• **WHAT YOU SHOULD DO**
Of the lines listed below, return exactly those that run from the line containing "left eye: (482, 109)" through the line containing "left shoulder: (398, 153)", both included.

ENTRIES SHOWN below:

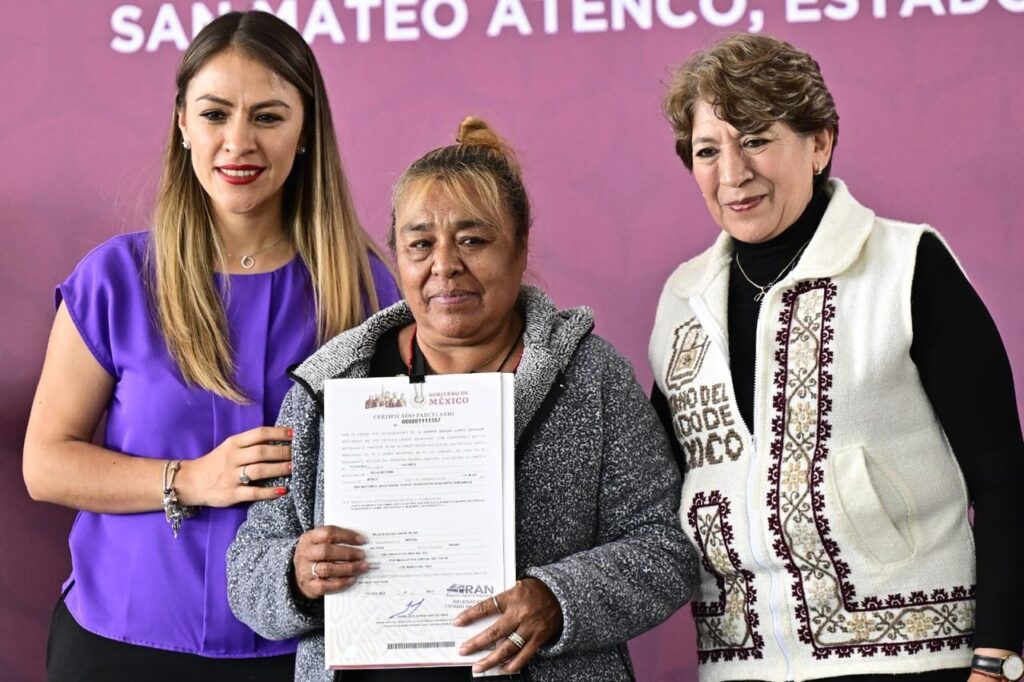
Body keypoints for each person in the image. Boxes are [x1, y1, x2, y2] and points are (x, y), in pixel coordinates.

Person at [227, 116, 699, 682]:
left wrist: (559, 599)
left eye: (473, 240)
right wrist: (296, 574)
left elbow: (665, 550)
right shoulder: (329, 388)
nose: (444, 265)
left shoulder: (592, 377)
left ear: (521, 247)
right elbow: (248, 568)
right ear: (397, 257)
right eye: (420, 244)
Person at [22, 11, 400, 681]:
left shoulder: (365, 286)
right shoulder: (115, 279)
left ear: (307, 127)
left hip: (301, 650)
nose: (237, 142)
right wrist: (189, 479)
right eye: (215, 113)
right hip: (119, 646)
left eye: (268, 116)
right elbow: (45, 464)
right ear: (182, 122)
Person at [648, 33, 1024, 682]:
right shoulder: (683, 301)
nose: (732, 172)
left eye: (757, 139)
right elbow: (653, 490)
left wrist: (996, 659)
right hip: (741, 669)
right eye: (708, 150)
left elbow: (1003, 481)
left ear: (819, 142)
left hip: (919, 665)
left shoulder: (908, 266)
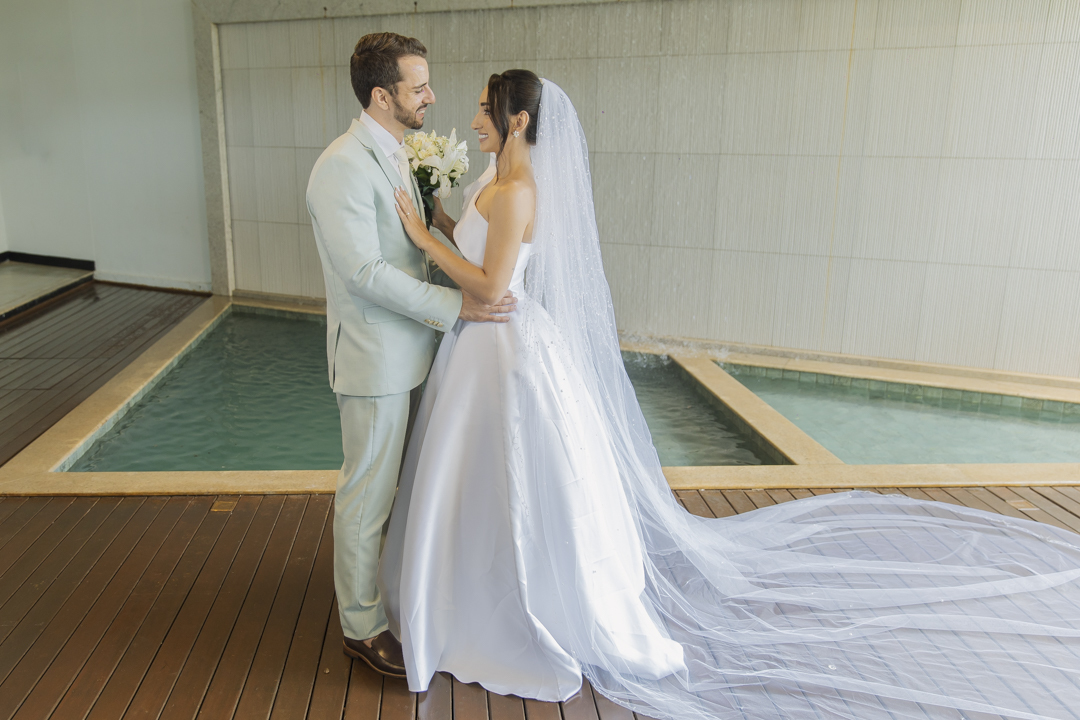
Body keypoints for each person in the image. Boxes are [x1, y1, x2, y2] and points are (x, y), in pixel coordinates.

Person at [381, 70, 1080, 719]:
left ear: (519, 119)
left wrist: (416, 236)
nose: (472, 118)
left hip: (504, 349)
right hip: (476, 352)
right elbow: (478, 253)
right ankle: (460, 591)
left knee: (513, 481)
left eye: (482, 109)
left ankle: (507, 608)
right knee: (472, 481)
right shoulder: (491, 184)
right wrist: (442, 218)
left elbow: (493, 287)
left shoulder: (521, 191)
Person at [305, 33, 516, 678]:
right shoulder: (341, 165)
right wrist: (458, 308)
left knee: (404, 491)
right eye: (418, 86)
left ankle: (397, 591)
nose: (431, 95)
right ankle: (361, 626)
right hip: (375, 359)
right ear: (381, 94)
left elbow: (420, 239)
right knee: (366, 496)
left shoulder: (398, 153)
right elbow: (364, 271)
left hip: (418, 352)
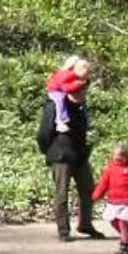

End of ENTRIES SHOWN.

• **REPLY**
left eye: (482, 109)
left ankle: (507, 608)
right knee: (472, 481)
right shoulder: (491, 184)
right wrist: (442, 218)
left elbow: (493, 287)
left shoulder: (521, 191)
Person at [305, 33, 516, 678]:
right shoulder: (341, 165)
right wrist: (458, 308)
left knee: (404, 491)
right eye: (418, 86)
left ankle: (397, 591)
nose: (431, 95)
right ankle: (361, 626)
right hip: (375, 359)
right ear: (381, 94)
left elbow: (420, 239)
right knee: (366, 496)
left shoulder: (398, 153)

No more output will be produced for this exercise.